Dataset excerpt =
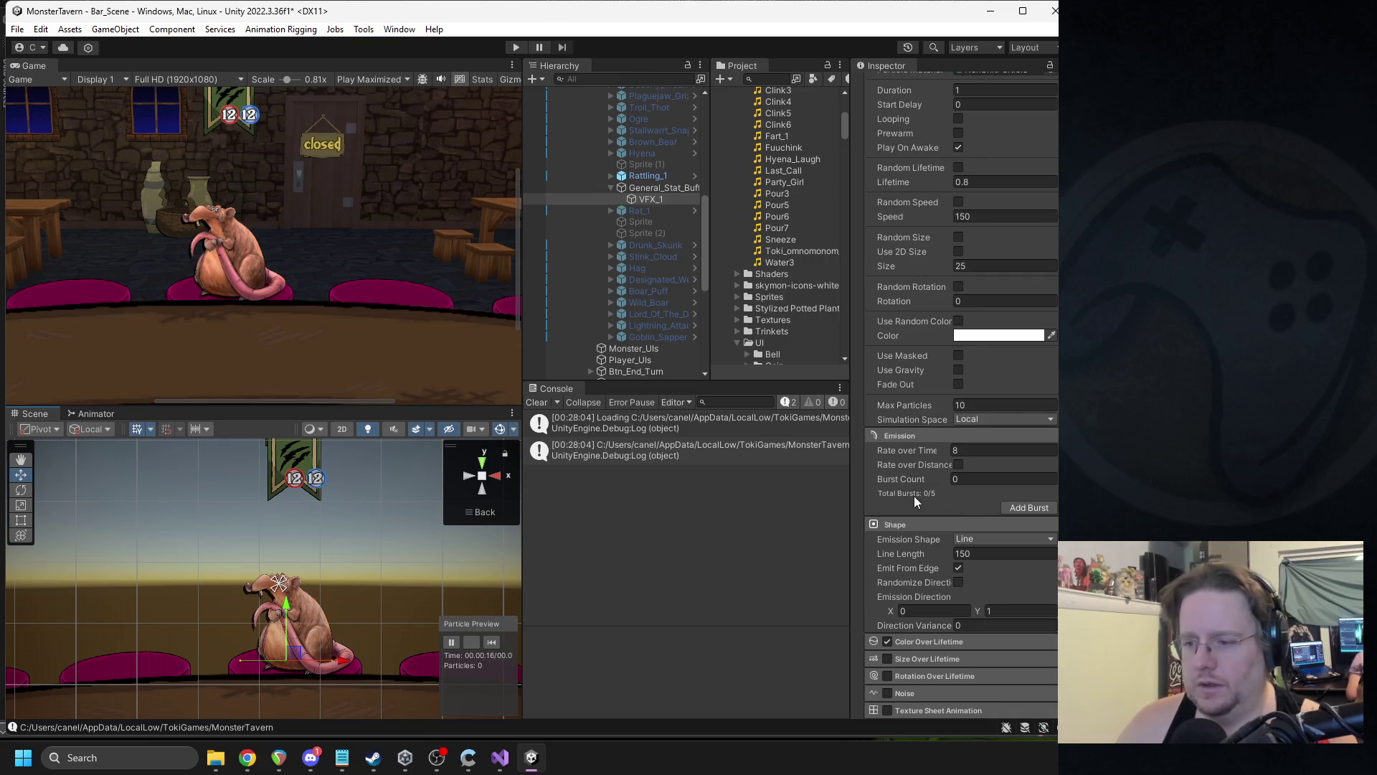
{"action": "scroll", "coordinate": [961, 455], "scroll_direction": "down", "scroll_amount": 2}
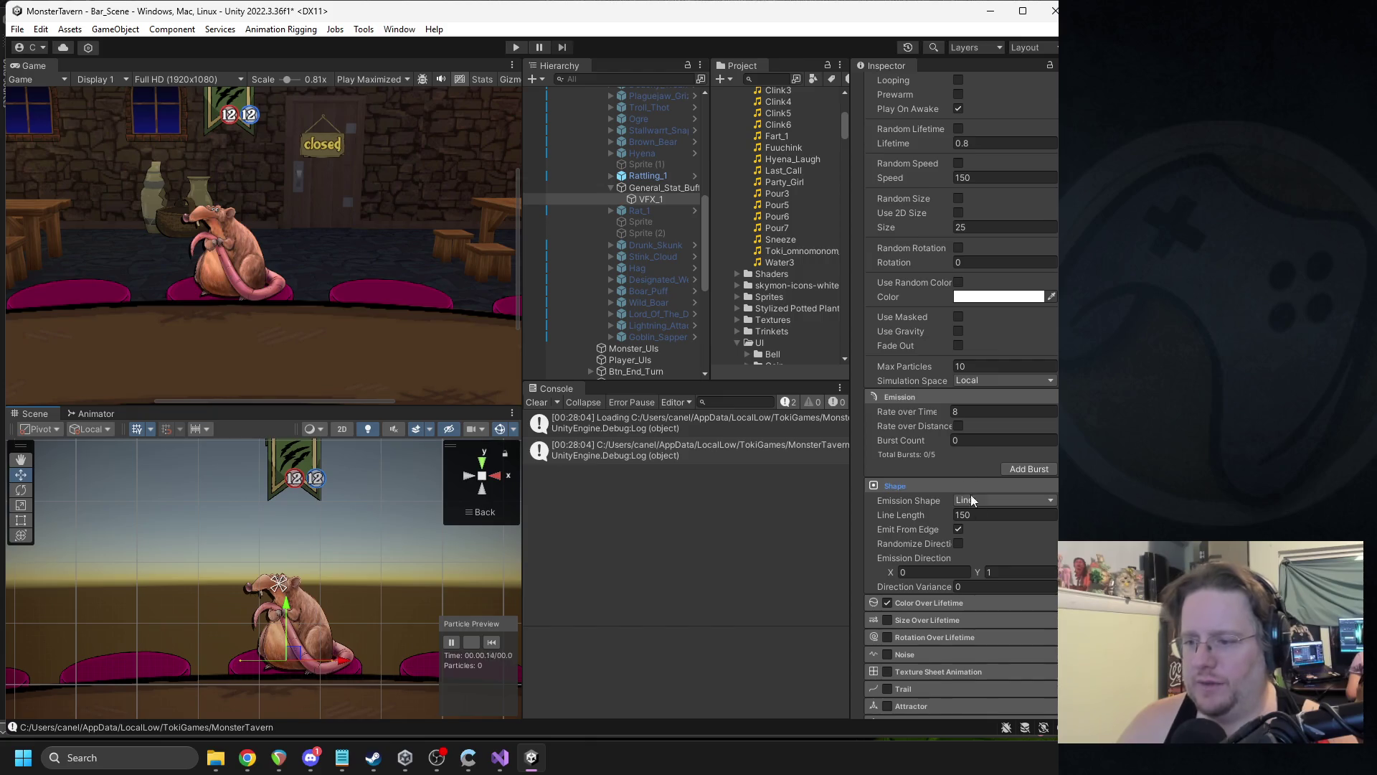
{"action": "scroll", "coordinate": [976, 488], "scroll_direction": "up", "scroll_amount": 3}
{"action": "left_click", "coordinate": [978, 132]}
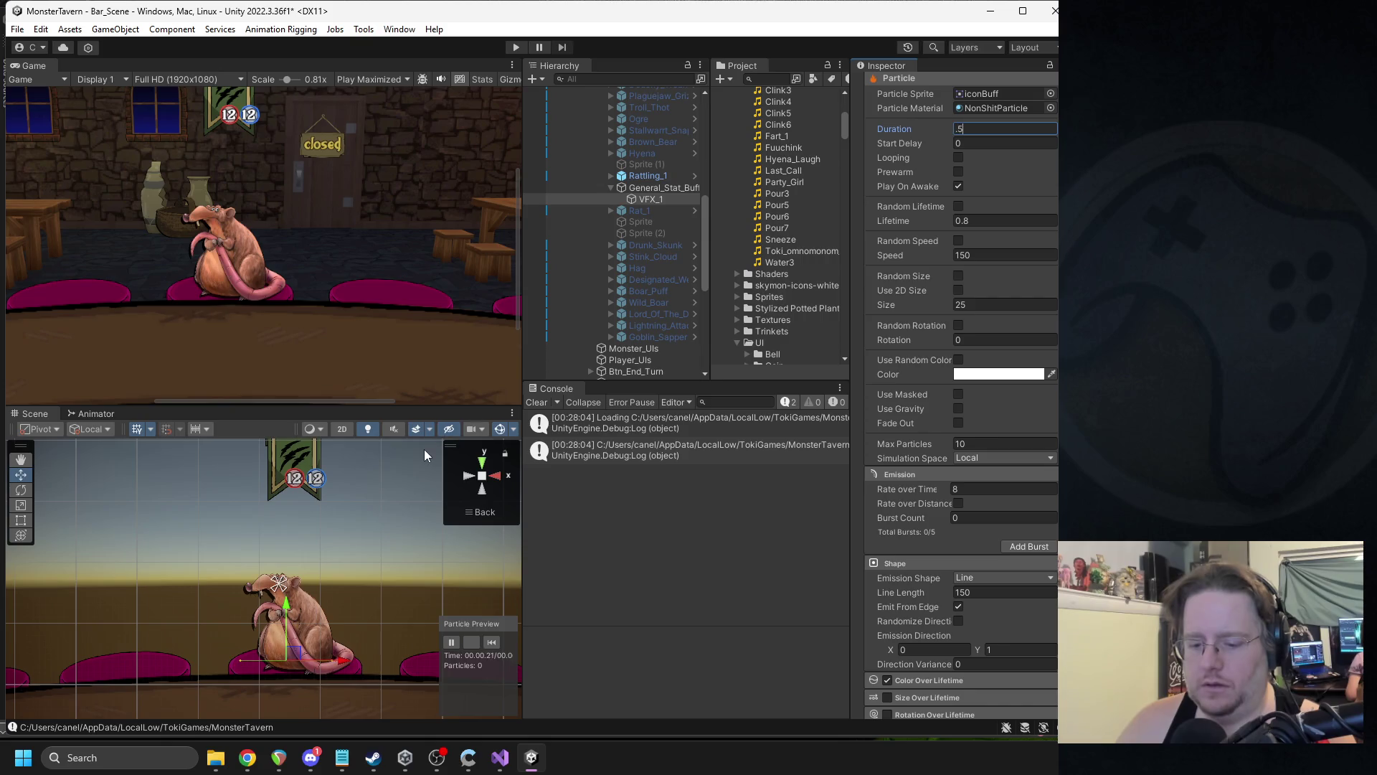
{"action": "left_click", "coordinate": [492, 642]}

Instructions to follow = Print the listing verbatim, images excluded.

Response below =
{"action": "scroll", "coordinate": [961, 455], "scroll_direction": "down", "scroll_amount": 2}
{"action": "scroll", "coordinate": [976, 488], "scroll_direction": "up", "scroll_amount": 3}
{"action": "left_click", "coordinate": [978, 132]}
{"action": "left_click", "coordinate": [492, 642]}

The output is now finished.